1975 All-Ireland Under-21 Hurling Championship Final
- Event: 1975 All-Ireland Under-21 Hurling Championship
| Kilkenny | Cork |
| 5-13 | 2-19 |
- Date: 12 October 1975
- Venue: Fraher Field, Dungarvan
- Referee: Seán O'Meara (Tipperary)

= 1975 All-Ireland Under-21 Hurling Championship final =

The 1975 All-Ireland Under-21 Hurling Championship final was a hurling match that was played at Fraher Field, Dungarvan on 12 October 1975 to determine the winners of the 1975 All-Ireland Under-21 Hurling Championship, the 12th season of the All-Ireland Under-21 Hurling Championship, a tournament organised by the Gaelic Athletic Association for the champion teams of the four provinces of Ireland. The final was contested by Cork of Munster and Kilkenny of Leinster, with Kilkenny winning by 5-13 to 2-19.

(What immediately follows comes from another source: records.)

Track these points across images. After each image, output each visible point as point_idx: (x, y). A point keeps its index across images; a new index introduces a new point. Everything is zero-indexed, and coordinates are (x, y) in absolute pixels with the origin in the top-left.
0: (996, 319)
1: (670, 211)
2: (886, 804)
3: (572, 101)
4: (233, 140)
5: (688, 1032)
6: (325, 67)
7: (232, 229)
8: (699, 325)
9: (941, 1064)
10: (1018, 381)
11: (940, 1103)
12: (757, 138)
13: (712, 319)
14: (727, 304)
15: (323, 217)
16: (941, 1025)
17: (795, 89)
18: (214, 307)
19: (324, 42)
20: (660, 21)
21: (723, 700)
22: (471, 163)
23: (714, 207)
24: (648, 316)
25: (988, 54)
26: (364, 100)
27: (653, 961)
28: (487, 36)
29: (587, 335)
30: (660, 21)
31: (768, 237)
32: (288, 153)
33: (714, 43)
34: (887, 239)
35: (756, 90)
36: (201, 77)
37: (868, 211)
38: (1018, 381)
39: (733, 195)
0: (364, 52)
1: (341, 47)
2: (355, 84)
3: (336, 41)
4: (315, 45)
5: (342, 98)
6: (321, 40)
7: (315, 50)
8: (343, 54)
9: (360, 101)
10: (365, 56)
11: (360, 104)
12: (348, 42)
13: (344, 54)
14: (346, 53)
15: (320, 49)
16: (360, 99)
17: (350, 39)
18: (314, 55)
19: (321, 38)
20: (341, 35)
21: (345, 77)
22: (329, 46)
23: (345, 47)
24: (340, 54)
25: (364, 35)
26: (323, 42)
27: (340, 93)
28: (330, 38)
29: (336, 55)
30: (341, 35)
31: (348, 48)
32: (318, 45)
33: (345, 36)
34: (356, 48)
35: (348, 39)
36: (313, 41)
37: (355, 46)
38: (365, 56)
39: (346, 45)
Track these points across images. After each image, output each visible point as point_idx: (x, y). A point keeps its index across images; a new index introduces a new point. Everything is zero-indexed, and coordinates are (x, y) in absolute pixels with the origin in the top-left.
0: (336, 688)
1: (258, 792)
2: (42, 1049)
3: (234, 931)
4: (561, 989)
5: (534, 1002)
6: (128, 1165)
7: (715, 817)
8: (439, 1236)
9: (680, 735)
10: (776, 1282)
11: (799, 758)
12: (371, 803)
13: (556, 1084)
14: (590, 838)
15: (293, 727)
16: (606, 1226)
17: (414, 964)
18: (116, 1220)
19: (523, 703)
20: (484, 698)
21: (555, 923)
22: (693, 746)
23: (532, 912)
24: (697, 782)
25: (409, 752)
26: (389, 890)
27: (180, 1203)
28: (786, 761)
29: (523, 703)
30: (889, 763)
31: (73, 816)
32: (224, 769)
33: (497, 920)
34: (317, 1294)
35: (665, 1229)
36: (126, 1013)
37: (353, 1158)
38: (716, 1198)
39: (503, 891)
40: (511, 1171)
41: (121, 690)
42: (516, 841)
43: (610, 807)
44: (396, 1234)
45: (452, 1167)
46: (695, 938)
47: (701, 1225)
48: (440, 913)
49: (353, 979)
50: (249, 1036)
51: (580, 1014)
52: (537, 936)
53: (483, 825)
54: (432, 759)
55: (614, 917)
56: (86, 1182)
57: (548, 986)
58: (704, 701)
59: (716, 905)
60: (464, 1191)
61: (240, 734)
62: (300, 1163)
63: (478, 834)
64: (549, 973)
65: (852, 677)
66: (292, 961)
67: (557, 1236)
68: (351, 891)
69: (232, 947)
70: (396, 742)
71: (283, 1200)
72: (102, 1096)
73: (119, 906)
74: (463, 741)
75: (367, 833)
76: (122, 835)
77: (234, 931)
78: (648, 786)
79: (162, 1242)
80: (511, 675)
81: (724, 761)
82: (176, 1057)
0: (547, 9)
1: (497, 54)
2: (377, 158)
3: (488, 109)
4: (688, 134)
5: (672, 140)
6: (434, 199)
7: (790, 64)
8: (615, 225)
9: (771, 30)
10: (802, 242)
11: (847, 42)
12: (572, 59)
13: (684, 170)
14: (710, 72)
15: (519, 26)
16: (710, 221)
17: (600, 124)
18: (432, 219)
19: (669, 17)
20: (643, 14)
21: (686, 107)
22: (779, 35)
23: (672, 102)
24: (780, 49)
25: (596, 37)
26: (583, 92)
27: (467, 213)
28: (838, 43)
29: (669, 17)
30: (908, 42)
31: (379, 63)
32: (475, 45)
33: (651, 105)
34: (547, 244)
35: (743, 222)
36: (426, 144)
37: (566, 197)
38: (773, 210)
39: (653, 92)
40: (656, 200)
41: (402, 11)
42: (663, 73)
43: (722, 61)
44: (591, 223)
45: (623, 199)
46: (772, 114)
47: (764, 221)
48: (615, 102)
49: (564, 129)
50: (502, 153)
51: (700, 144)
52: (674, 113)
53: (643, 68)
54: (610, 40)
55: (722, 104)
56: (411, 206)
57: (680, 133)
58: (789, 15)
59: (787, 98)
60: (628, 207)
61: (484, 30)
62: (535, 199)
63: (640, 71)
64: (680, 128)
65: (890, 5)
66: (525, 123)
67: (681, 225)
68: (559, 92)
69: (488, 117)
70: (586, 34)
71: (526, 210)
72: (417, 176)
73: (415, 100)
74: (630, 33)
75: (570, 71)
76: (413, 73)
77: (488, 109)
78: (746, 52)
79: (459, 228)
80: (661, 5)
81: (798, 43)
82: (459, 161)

The All-Ireland final between Cork and Kilkenny was their second championship meeting. Cork, appearing in their 7th final, were hoping to win their 7th title in 10 years. Kilkenny, the reigning champions, were appearing in their third final.

Kilkenny's All-Ireland victory was their second in-a-row. The victory installed them as joint second on the all-time roll of honour.

==Match==

===Details===
12 October 1975
Kilkenny 5-13 - 2-19 Cork
  Kilkenny: T Brennan 2-0, J Lyng 0-5, R Sweeney 1-1, B Cody 1-1, M Tierney 1-1, G Fennelly 0-3, B Fitzpatrick 0-2.
  Cork: J Fenton 0-9, B Murphy 0-7, S Farrelkl 1-2, T O'Sullivan 1-0, F Delaney 0-1.